In the end, we had to find a solution that seemed reasonable to the organising team as well as everyone else involved in the conference. We decided that it was more important to us to make those who may have been subject to harassment or other problematic or harmful behaviours feel at ease. At the same time, we tried to make clear that we trusted/expected the participants to share our basic understanding of mutual respect to not ‘frighten off’ individuals who weren’t familiar with such policies. (They are especially widespread at feminist and progressive technology-related events.) We also decided to frame it as an invitation to ‘be nice’ rather than a more contractual ‘policy’ as part of our effort to set a friendly tone for the conference.
This is what we came up with:
Changing Worlds is dedicated to providing an harassment-free, safe and inclusive conference experience for everyone, regardless of personal and professional background, gender, gender identity and expression, sexual orientation, dis-/ability, physical appearance, body size, race, class, age or religion.
We do not tolerate harassment in any form.

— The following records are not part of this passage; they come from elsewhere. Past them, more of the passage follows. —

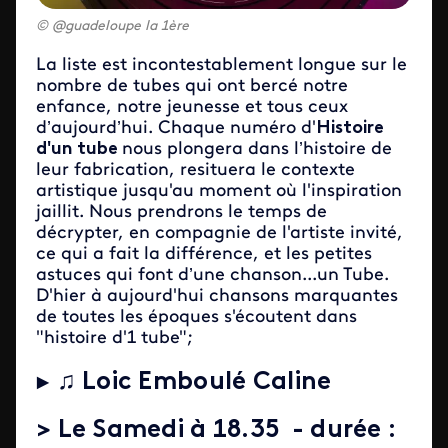
@guadeloupe la 1ère
La liste est incontestablement longue sur le
nombre de tubes qui ont bercé notre
enfance, notre jeunesse et tous ceux
d’aujourd’hui. Chaque numéro d'
Histoire
d'un tube
nous plongera dans l’histoire de
leur fabrication, resituera le contexte
artistique jusqu'au moment où l'inspiration
jaillit. Nous prendrons le temps de
décrypter, en compagnie de l'artiste invité,
ce qui a fait la différence, et les petites
astuces qui font d’une chanson...un Tube.
D'hier à aujourd'hui chansons marquantes
de toutes les époques s'écoutent dans
"histoire d'1 tube";
► ♫
Loic Emboulé Caline
> Le
Samedi à 18.35 - durée :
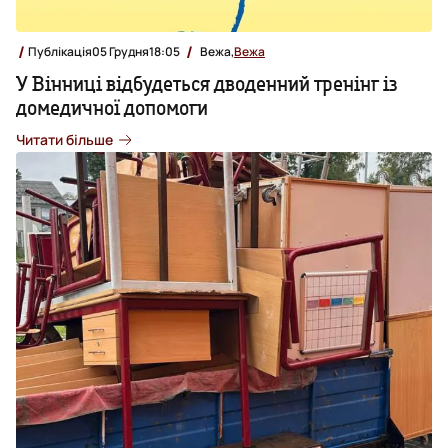
Публікація
05 Грудня
18:05
Вежа,
Вежа
У Вінниці відбудеться дводенний тренінг із
домедичної допомоги
Читати більше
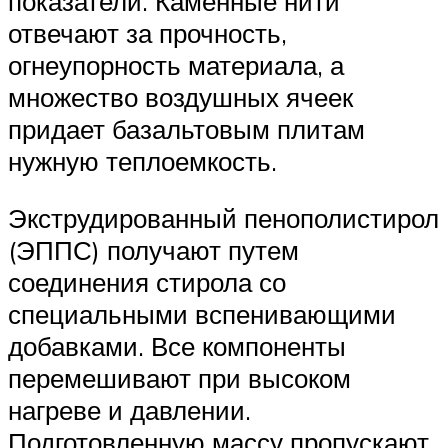
показатели. Каменные нити
отвечают за прочность,
огнеупорность материала, а
множество воздушных ячеек
придает базальтовым плитам
нужную теплоемкость.
Экструдированный пенополистирол
(ЭППС) получают путем
соединения стирола со
специальными вспенивающими
добавками. Все компоненты
перемешивают при высоком
нагреве и давлении.
Подготовленную массу пропускают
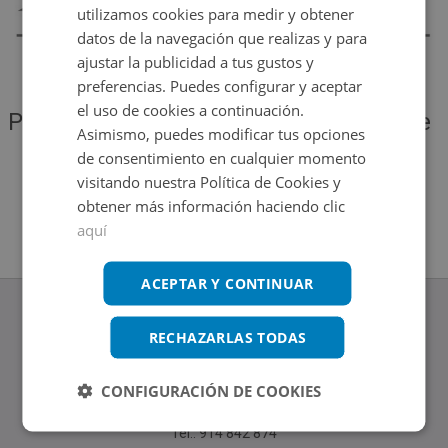
utilizamos cookies para medir y obtener
datos de la navegación que realizas y para
ajustar la publicidad a tus gustos y
preferencias. Puedes configurar y aceptar
el uso de cookies a continuación.
Por favor, vuelve a intentarlo más tarde
Asimismo, puedes modificar tus opciones
para ver si se solucionó el problema
de consentimiento en cualquier momento
visitando nuestra Política de Cookies y
obtener más información haciendo clic
Volver al inicio
aquí
ACEPTAR Y CONTINUAR
RECHAZARLAS TODAS
www.altamirainmuebles.com
CONFIGURACIÓN DE COOKIES
Edificio Skylight
Avenida de Manoteras 14-16, 28050, Madrid
Tel.: 914 842 874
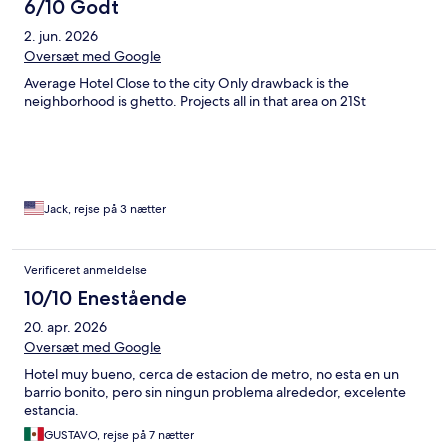
6/10 Godt
2. jun. 2026
Oversæt med Google
Average Hotel Close to the city Only drawback is the
neighborhood is ghetto. Projects all in that area on 21St
Jack, rejse på 3 nætter
Verificeret anmeldelse
10/10 Enestående
20. apr. 2026
Oversæt med Google
Hotel muy bueno, cerca de estacion de metro, no esta en un
barrio bonito, pero sin ningun problema alrededor, excelente
estancia.
GUSTAVO, rejse på 7 nætter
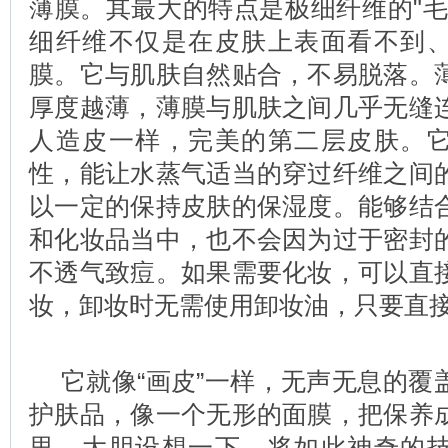
薄膜。其最大的特点是极细纤维的"毛
细纤维不仅是在皮肤上表面看不到
膜。它与肌肤自然贴合，不易脱落。
厚度越薄，薄膜与肌肤之间几乎无缝
人造皮一样，完美的第二层皮肤。
性，能让水蒸气适当的穿过纤维之间
以一定的保持皮肤的保湿度。能够结
和化妆品当中，也不会因为过于密封
不透气致痘。如果需要化妆，可以直
妆，卸妆时无需使用卸妆油，只要直
它就像“画皮”一样，无声无息的覆
护肤品，像一个无形的面膜，把保养
里。大胆设想一下，将如此神奇的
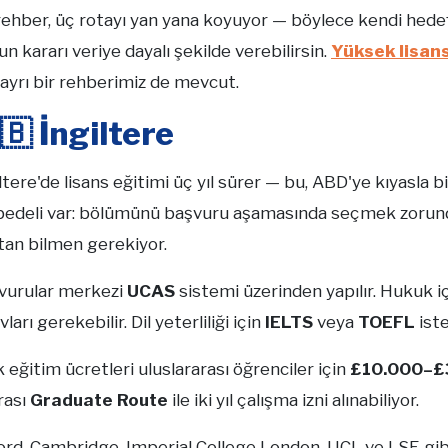
ehber, üç rotayı yan yana koyuyor — böylece kendi hedefl
n kararı veriye dayalı şekilde verebilirsin.
Yüksek lisans
 ayrı bir rehberimiz de mevcut.
🇧 İngiltere
ltere'de lisans eğitimi üç yıl sürer — bu, ABD'ye kıyasla 
 bedeli var: bölümünü başvuru aşamasında seçmek zorunda
tan bilmen gerekiyor.
vurular merkezi
UCAS
sistemi üzerinden yapılır. Hukuk i
vları gerekebilir. Dil yeterliliği için
IELTS
veya
TOEFL
iste
ık eğitim ücretleri uluslararası öğrenciler için
£10.000–£
rası
Graduate Route
ile iki yıl çalışma izni alınabiliyor.
ord, Cambridge, Imperial College London, UCL ve LSE gibi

While we operate under the assumption that all conference participants subscribe to the basic understanding laid out above, we take these issues very seriously and think that they should, in general, be taken very seriously. Therefore, individuals who violate this basic understanding may, as a last resort, be expelled from the event.
If you have any questions about our commitment to this framework and/or if you are unsure about aspects of it, contact us and we will do our best to provide clarification.
Other examples of anti-harassment policies / safer-space agreements
Here are some examples of (more extensive) anti-harassment policies:
- The safer spaces agreement of AFem2014, an anarcha-feminist conference in London
- A wiki post with suggestions for anti-harassment policies at geekfeminism.wikia.com
- The German-language policy of DINN_a*, a feminist early-career conference
Depending on your personal experiences, you might ask about an awareness team now. The concept has recently become more popular in activist and community spaces, and maybe not so much in purely academic environments. An awareness team has the purpose of makeing everyone feel welcome. It is the attendees’ contact point for any questions, concerns or problems that might arise in this context, or just provides someone to talk to.
Changing Worlds was not a big conference by any means – our main stage had less than 100 seats. So in this specific case (and in the cultural setting of a social science department), we ended up not having a designated awareness team outside of the organising committee.
For many conferences, especially for those on a slightly bigger scale, it makes sense to have a so-called awareness team in place. Just ask yourself if a certain demographic might feel more comfortable if there was such a team – And the answer to that is not only tied to the size, but also to the type of event you are planning and who is organizing it. A party differs vastly from an academic symposion or a workshop, so try to consider not only the scope of the event, but also the location and the expectations of the people to attend.
One (very easy to overlook) detail holds true for every attempt at creatinf a “safer space” – with an awareness team present or without: Efforts to make everyone feel welcome only make sense if attendees actually know about them. Advertise the policies (and awareness team if you have one) in advance, and post the information throughout the venue. Show people that you care, and let them know how to get in touch with the organizers or the awareness team quickly and without too much effort.